発症3時間以内で病院に到着するのが理想

脳梗塞への対処には次のような基準があると菅原氏が教えてくれた。キーワードは「FAST」である。

F(FACE)=顔の麻痺、A(ARM)=腕の麻痺、S(SPEECH)=ろれつが回らない。これらの症状が出たら、「すぐに救急車を呼んで脳卒中専門病院を受診すること」(菅原氏)。
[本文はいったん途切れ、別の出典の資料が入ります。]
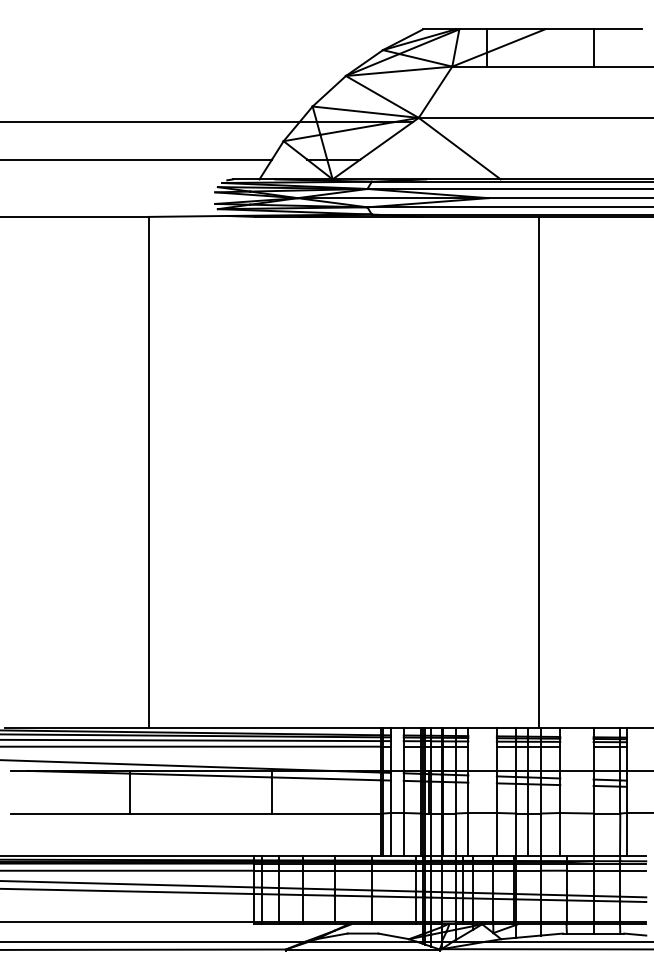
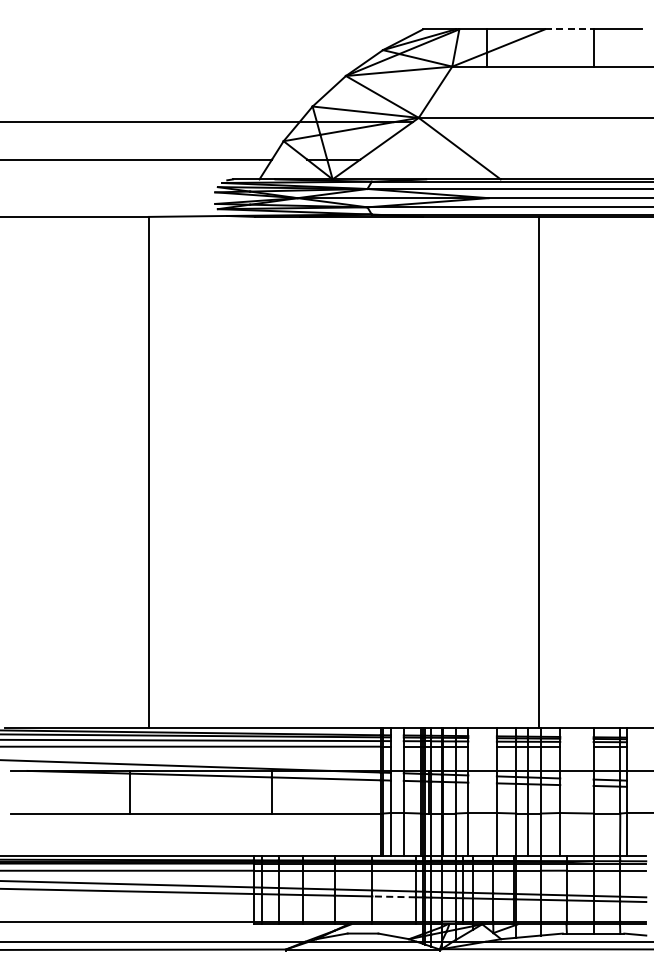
line at (569, 29): solid -> dashed
line at (394, 896): solid -> dashed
つまり、T(TIME)=病院に行くまでの時間が回復のカギを握るからだ。

「検査時間を考えると発症3時間以内で病院に到着するのが理想。受診が早ければ『tPA』という血栓を溶かす薬を使うことができます」と菅原氏。

以下は再び予防の話になる。

キーワードは「楽しい未来」を描くこと

菅原氏は日々の外来診察で、「患者は医者の言うことをなかなか聞いてくれない」ことを痛感したという。たとえば血管リスクの5大要因は、(1)血圧、(2)コレステロール、(3)中性脂肪、(4)血糖値の各数値と、(5)酒・タバコだが、「高血圧気味なので、食事は少し薄味にしましょう』と伝えても、『はい、わかりました』で終わってしまいます」。

そこで言い方を変えた。

「肥満気味の中高年女性なら、『あと○キロ痩せれば、若い頃の服が着られますよ』と伝えるのです。痩せて昔の赤いドレスを着ることができ、検査数値が改善した患者さんもいます。60代から社交ダンスを始めて、今では先生になった高齢女性もいます」

動脈硬化の原因の1つとされるストレスを抱え込むのはよくないが、適度なストレスがないと脳は老化してしまう。社会人が「働く」行為も、引いた視点で見ればストレスだ。前向きな目標を掲げてストレスと付き合いたい。

「たとえば『子供が高校受験を終えたら、家族で温泉旅行に行こう』とか、『前から欲しかったコートを、冬のセールで買おう』といった手の届きそうな目標がよいでしょう」

キーワードは「楽しい未来」を描くこと。そのための病気リスク対策と心得たい。

菅原道仁(すがわら・みちひと)
菅原脳神経外科クリニック(東京都八王子市)院長。1970年生まれ。杏林大学医学部卒業。国立国際医療研究センター、北原国際病院勤務を経て、2015年から現職。All About「家庭の医学」ガイド。著書に『死ぬまで健康でいられる5つの習慣』など。